Time does not simply roll into the future. From our perspective in the present, we recognize cause and effect in the larger motions of things but to everyone’s amazement there is no such motion in the small world of particles. Instead there is a mesh of probabilities where possible pasts and futures meet which scientists correctly call non-local because those probabilities are produced literally from the whole of what is possible. As Cramer explains, “The transaction is explicitly non-local because the future is, in a limited way, affecting the past.” Cramer writes: “When we stand in the dark and look at a star a hundred light years away, not only have the retarded light waves from the star been traveling for a hundred years to reach our eyes, but the advanced waves generated by absorption processes within our eyes have reached a hundred years into the past, completing the transaction that permitted the star to shine in our direction.”

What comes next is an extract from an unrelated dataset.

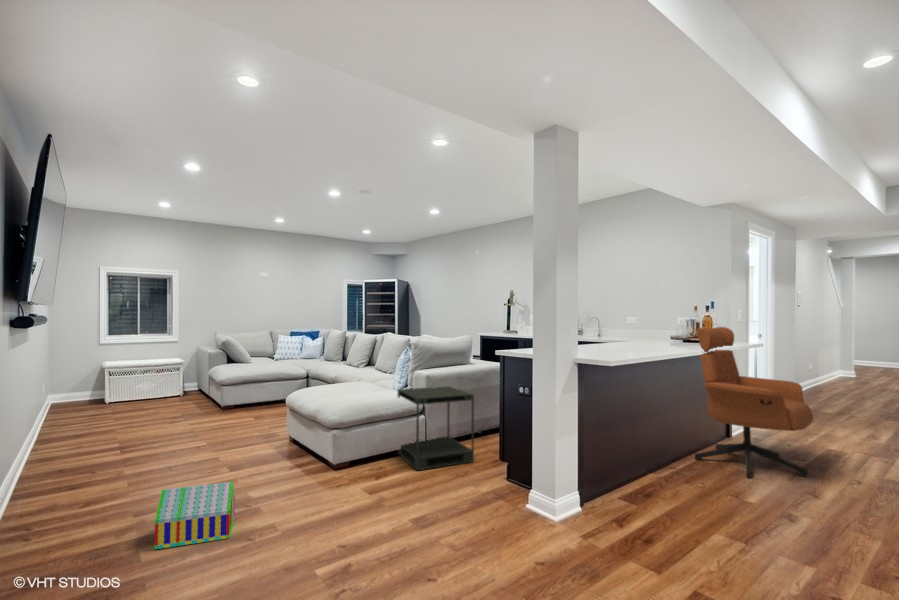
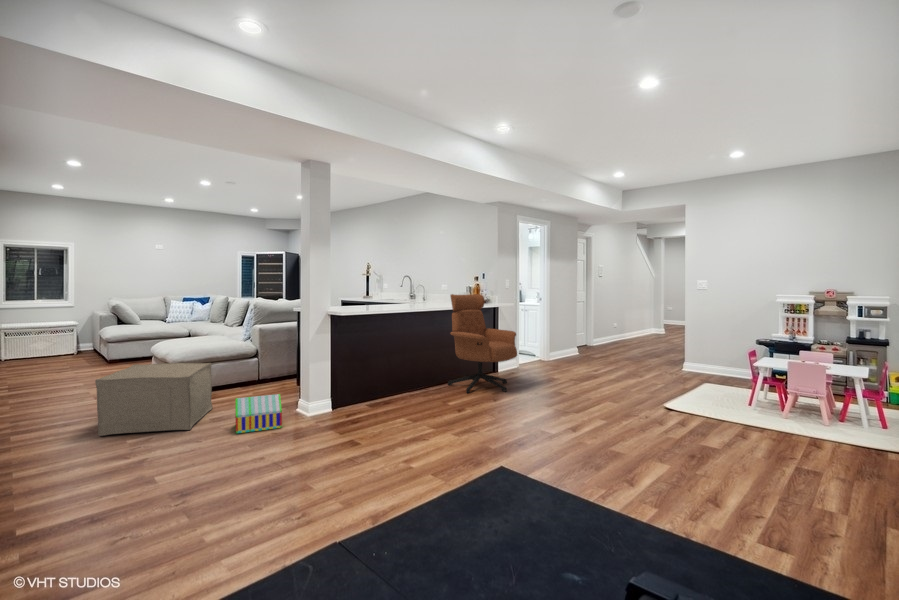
side table: present [397,386,474,470] -> none [235,338,288,395]
ottoman: none [267,428,400,554] -> present [95,363,212,436]
toy house: present [154,482,235,549] -> present [235,394,282,433]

There is great power behind a model of understanding which recognizes the influence of the future. The river having a specific ending explains why, what scientists call the wave function of the universe, is so specific. If what is possible is thought of as coming from the past only, there is no reasonable explanation for the control of probabilities, such as the wave density of atomic particles. A river only from the past would be flowing outward into chaos. But if time is like a river that flows in between two lakes, from Lake Alpha to Lake Omega, then the universe has a natural guidance system. The universe has a goal.